(Scene change data)
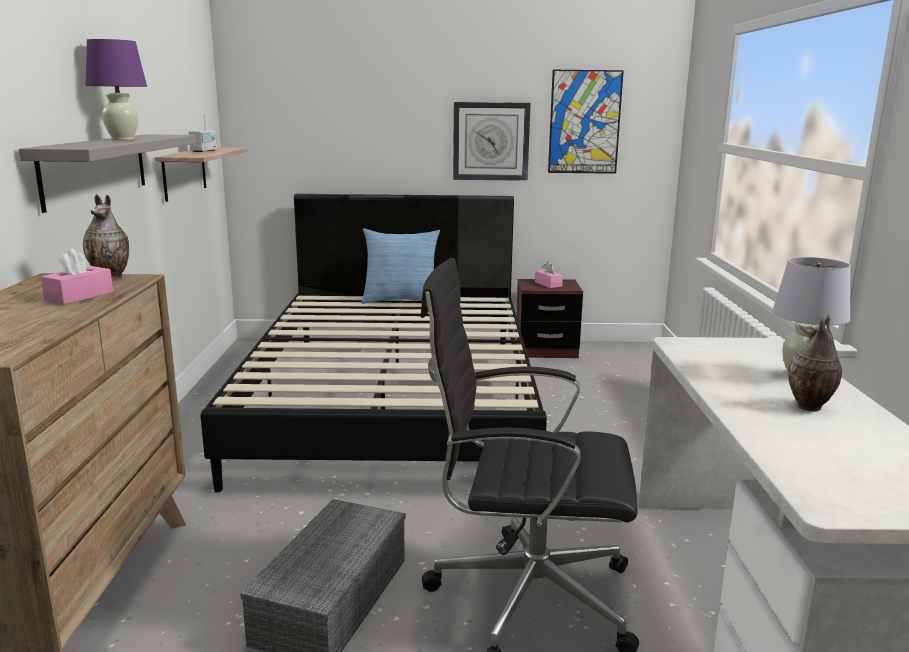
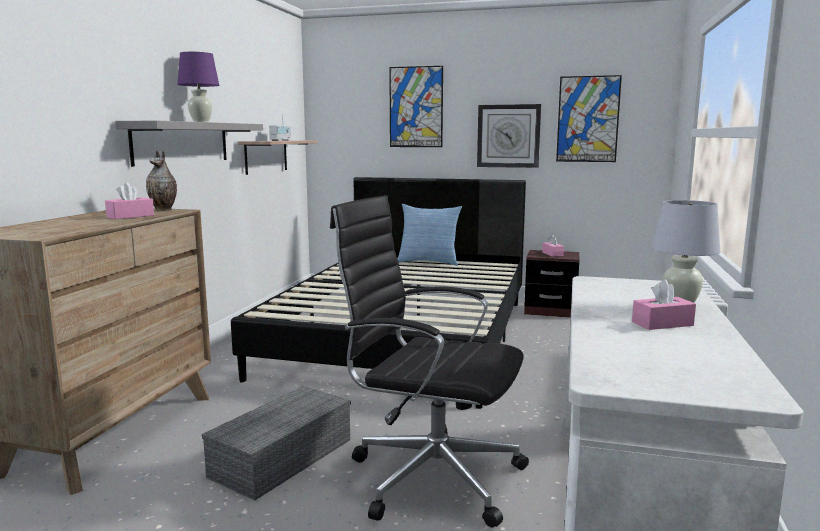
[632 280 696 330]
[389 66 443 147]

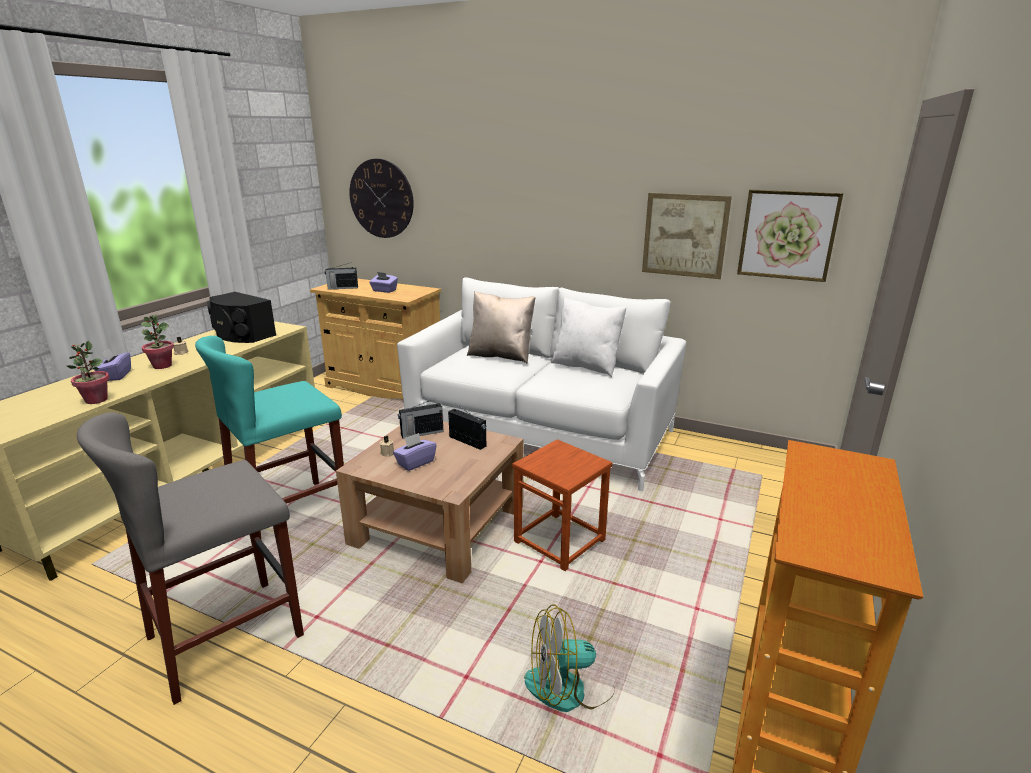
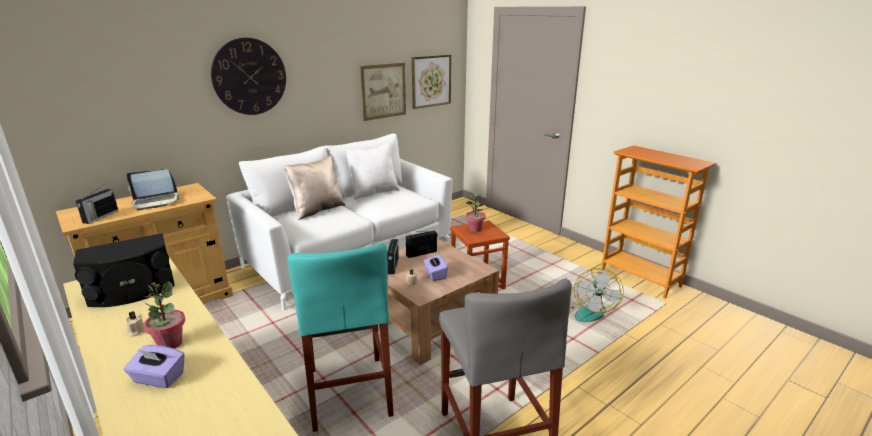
[466 194 486 232]
[211 38 286 115]
[127 169 179 210]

• _Instructions for the task_: From the line holding "[389 66 443 147]" to the final line of the data above, give each line again exactly, both ends included, and drop the pictures.

• _Problem solution_:
[389 66 443 147]

[466 194 486 232]
[211 38 286 115]
[127 169 179 210]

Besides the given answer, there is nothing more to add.